Elastic N.V. (NYSE:ESTC) Q3 2024 Earnings Call Transcript

Tyler Radke: Okay great. Janesh, can you just frame for us how we should be thinking about the moving pieces in Q4. Q3 saw stronger other subscription growth. How should we think about the relative growth between other subscription and Elastic Cloud. And then secondly, I apologize if I missed it, should we think about Q4 exit growth is the right top line growth for FY ’25 to the starting point, realize you’re not pinning guidance, but just any color on that would be helpful. Thank you.

Janesh Moorjani: Yes, Tyler, I’ll cover all of those. So first off, I think about the other subscription of the self-managed business, and the strength that we saw there in the quarter. Maybe just to start with, I’ll just remind folks that whether a customer chooses cloud or self-manage really depends on their own posture and deployment format. We’ve seen good momentum on both. And while we prefer cloud, and we think it’s better for the customer and better for us, it is ultimately the customer’s choice. So the mix of business is generally partly a function of deal flow in the quarter. And importantly, we did not see any kind of shift from customers trying to move from cloud to self-managed. I think it’s just more a function of the deals that we saw across the geos and segments and timing of renewals and so forth.

We had also shared on the prior call already that we actually expected to see an increase in self-managed revenue this quarter. So it was not a surprise to us. In fact, in Q3 in the year ago period, we saw a similar pattern where that self-managed business was a little bit strong. And so if I look at it even in terms of year-over-year growth, I think self-managed grew 13% year-over-year, compared to 11% in the prior couple of quarters. So it really wasn’t a big deviation. And so as I think about then how that’s factored into our guidance for Q4. One way to think about it is the guidance for Q4 sequentially is only $1 million higher than what we reported here for Q3. So there’s just not a lot of moving parts in there, so I don’t expect much movement.

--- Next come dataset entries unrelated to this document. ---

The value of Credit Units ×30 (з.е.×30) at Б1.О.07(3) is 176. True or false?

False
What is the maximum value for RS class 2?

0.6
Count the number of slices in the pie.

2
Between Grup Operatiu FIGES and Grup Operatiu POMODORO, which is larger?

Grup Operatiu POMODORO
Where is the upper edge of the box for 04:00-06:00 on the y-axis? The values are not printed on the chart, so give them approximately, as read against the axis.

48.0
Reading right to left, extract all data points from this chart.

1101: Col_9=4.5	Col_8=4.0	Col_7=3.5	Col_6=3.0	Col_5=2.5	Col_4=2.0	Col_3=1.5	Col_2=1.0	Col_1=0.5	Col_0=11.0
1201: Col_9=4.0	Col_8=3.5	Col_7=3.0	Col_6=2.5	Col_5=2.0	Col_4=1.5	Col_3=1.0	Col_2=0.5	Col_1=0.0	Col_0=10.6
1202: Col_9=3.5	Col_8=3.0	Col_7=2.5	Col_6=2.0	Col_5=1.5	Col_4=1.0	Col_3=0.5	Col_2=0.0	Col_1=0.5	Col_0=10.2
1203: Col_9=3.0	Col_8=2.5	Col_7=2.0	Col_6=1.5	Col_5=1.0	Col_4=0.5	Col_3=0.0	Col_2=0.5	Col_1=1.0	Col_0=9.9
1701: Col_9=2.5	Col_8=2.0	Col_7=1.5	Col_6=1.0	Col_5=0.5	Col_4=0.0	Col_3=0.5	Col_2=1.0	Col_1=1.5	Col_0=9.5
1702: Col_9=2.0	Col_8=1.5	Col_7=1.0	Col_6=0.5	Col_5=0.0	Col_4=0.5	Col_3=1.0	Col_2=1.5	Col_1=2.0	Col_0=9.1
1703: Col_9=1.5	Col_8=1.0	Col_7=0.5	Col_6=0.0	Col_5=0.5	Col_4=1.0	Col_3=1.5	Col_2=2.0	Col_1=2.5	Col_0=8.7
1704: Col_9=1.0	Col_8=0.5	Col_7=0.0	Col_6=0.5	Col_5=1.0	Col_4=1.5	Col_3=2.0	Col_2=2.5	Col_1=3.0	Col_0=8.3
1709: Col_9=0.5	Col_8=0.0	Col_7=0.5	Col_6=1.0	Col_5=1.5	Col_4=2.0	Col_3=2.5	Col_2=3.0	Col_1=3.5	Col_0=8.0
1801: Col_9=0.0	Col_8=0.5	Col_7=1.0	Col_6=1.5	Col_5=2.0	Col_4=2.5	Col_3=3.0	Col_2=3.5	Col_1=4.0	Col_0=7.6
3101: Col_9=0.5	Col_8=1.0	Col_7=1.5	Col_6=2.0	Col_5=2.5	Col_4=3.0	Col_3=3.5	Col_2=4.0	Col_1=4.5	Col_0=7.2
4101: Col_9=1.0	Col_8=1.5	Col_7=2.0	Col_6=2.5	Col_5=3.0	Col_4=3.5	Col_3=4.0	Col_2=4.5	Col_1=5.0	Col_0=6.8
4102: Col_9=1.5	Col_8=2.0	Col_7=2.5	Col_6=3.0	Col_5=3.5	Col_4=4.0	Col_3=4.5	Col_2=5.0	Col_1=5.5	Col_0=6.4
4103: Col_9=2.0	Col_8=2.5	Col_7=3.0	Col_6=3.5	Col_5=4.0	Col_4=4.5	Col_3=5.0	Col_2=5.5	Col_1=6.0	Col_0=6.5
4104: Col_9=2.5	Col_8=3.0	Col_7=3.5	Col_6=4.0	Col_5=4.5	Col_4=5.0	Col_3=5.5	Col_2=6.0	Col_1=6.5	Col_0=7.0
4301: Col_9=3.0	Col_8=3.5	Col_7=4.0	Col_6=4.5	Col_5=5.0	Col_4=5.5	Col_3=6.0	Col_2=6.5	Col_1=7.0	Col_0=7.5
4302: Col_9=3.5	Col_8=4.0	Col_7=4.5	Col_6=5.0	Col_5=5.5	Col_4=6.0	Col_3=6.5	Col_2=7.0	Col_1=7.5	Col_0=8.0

We obviously don’t guide to the individual pieces around cloud and self-managed, but that’s roughly how I think about it. And just keep in mind that in Q4, we’ve got two fewer days because we have 90 days versus 92 days that we typically have in Q1 to Q3. And so that presents a little bit of a headwind of, call it, roughly $6 million to $7 million of revenue in Q4. And that’s also what we’ve already factored into the guide. And that’s just something to keep in mind as you think about sequential growth rates. And then finally, in terms of thinking about growth for fiscal ’25. Look, I think it’s just too early at this stage, right. We’ve seen really strong performance from the business in ’24 so far. We’ve been very pleased with our execution.

We’re still in the middle of the planning process for ’25. So it’s too early to have a concrete view on the revenue outlook. For now, we’re just focused on delivering a strong Q4, and we will talk more about ’25 on the next call.

Tyler Radke: Thank you. And to follow-up for Ash, the customer example displacing the vector database, which I am — for the customer in reference that drawn a blank on the name, but the coding repository company. Can you just talk about maybe the decision on why — that — I mean, vectors are pretty early in terms of the nascent industry. How common are these displacements? And what were the main factors that drove them to evaluate an alternative and choose Elastic?

Ash Kulkarni: Yes. Thanks, Tyler. So as customers are getting more educated about everything that goes into building Generative AI applications, we are seeing that our core differentiators, things that we’ve talked about in the past are really beginning to not only shine but become very obvious to customers. And as I talk to customers, you think about the customer examples I gave last quarter, whether it was DocuSign, or in the past, Cisco and so on, this time, Stack Overflow, Consensus. What’s standing out to these customers is, I’d say, roughly four things. First is our vector database implementation that’s built on top of the SIEM. It’s just an incredibly good implementation. Like customers really see us perform well, especially in terms of scalability.

And I’ve talked about the kinds of new innovations that we’ve driven in that area around scaler quantization that’s making the system perform even better scale even better, be less intensive in terms of memory requirements. So just the vector performance is one thing, the first thing. The second thing, which is very powerful, is all the capabilities — the enterprise capabilities that we’ve delivered into the product, things like the ability to do document level permissions, the security capabilities that we have the ability to use other facets of search like personalization and geolocation and so on, which really become important when you’re building these enterprise applications. The third thing, which is now becoming very popular is hybrid search.